William Cornelius Sullivan (May 12, 1912 – November 9, 1977) was former head of the Federal Bureau of Investigation intelligence operations.
Born in Bolton, Massachusetts, Sullivan graduated from Hudson High School, and held advanced degrees from American University and George Washington University. He also held an honorary doctorate from Boston College.
Sullivan joined the FBI early in World War II, when he was dispatched by J. Edgar Hoover on an undercover intelligence mission to Spain. Sullivan returned to bureau headquarters in Washington, D.C., and took the first in a series of administrative posts that culminated in a decade as head of the domestic intelligence division, starting in 1961, and a brief tenure as the bureau's third-ranking official behind Hoover, the director, and his longtime friend and confidant, Clyde Tolson. According to his New York Times obituary, Sullivan was "the only liberal Democrat ever to break into the top ranks of the bureau."
Sullivan claimed Hoover's concerns about the American Communist Party were overemphasized when compared to violations of Federal civil rights laws in the segregated South. This friction worsened as Sullivan made his opinions public. Many bureau insiders considered Sullivan the logical successor to Hoover. However, on October 1, 1971, Hoover abruptly had the locks changed on Sullivan's door and removed his nameplate. Under the circumstances, Sullivan was forced to retire.
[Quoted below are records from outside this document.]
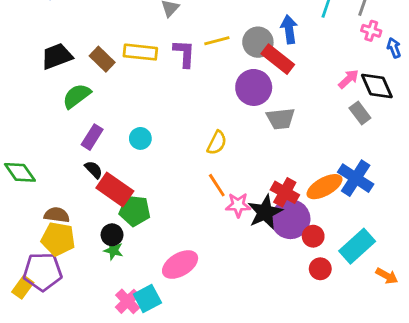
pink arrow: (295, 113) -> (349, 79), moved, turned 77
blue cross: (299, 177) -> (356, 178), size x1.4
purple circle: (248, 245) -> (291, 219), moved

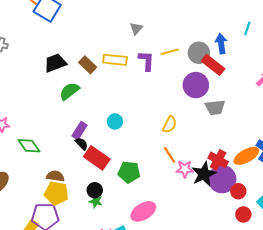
purple rectangle: (92, 137) -> (80, 131), moved
green pentagon: (135, 211) -> (129, 172), moved

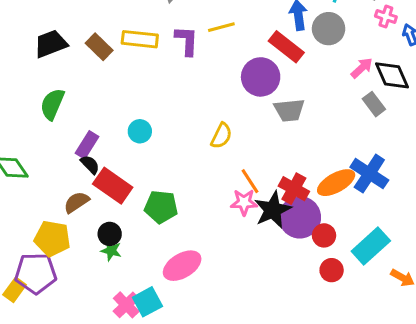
gray circle: (199, 53) -> (329, 29), moved
green semicircle: (69, 91) -> (52, 104), moved, turned -30
orange line: (170, 155) -> (250, 181), moved
brown semicircle: (55, 176) -> (76, 202), moved, turned -42

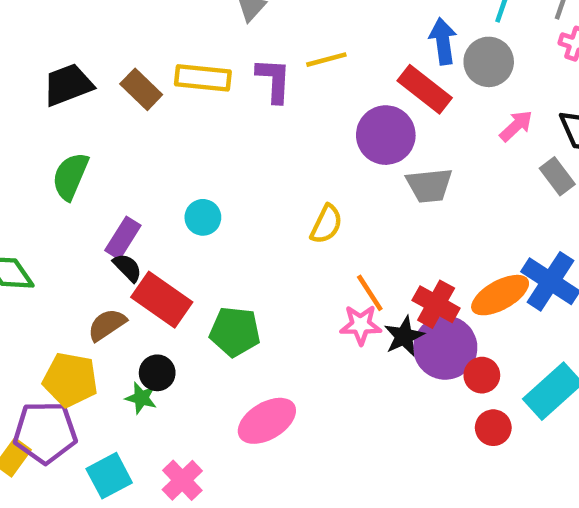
pink arrow: (362, 68) -> (516, 126), moved
black star: (273, 210) -> (404, 336), size x0.7
green star: (111, 251) -> (141, 398), moved
cyan square: (147, 302) -> (109, 476), moved

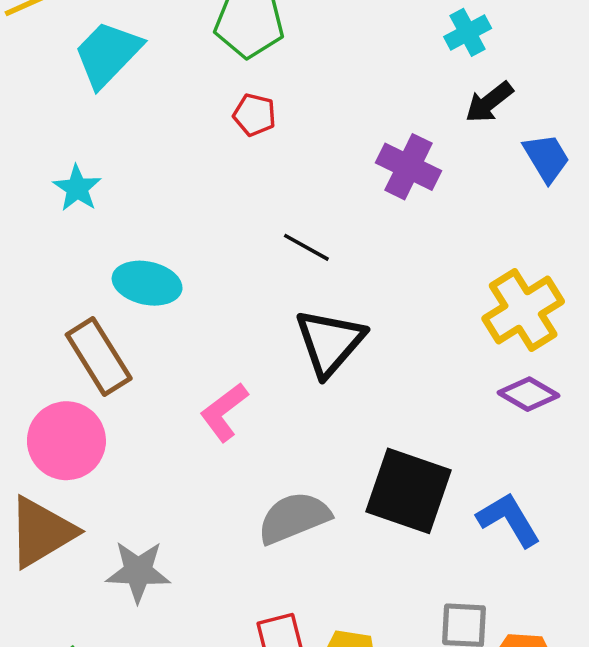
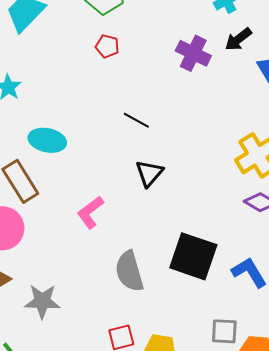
purple cross: (409, 167) -> (193, 53), moved
black triangle: (330, 342) -> (149, 173), size x0.7
gray semicircle: (294, 518) -> (129, 271), turned -84

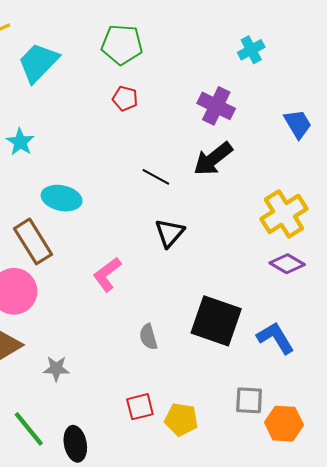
black arrow: (238, 39) -> (213, 159), moved, size x1.4
gray semicircle: (129, 271) -> (148, 337), size x0.6
gray star: (42, 301) -> (56, 369), size x0.7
Sullivan then became even more vocal about Hoover's controversial counterintelligence programs, collectively labeled COINTELPRO, including operations that he himself had conceived and administered. These were intended to spread confusion and dissension among extremist political groups in the U.S., ranging from the Communist Party (CPUSA) on the left to the Ku Klux Klan on the far right. In 1975, he testified before the Senate Intelligence Committee, "Never once did I hear anybody, including myself raise the question, is this course of action which we have agreed upon lawful, is it legal, is it ethical or moral?"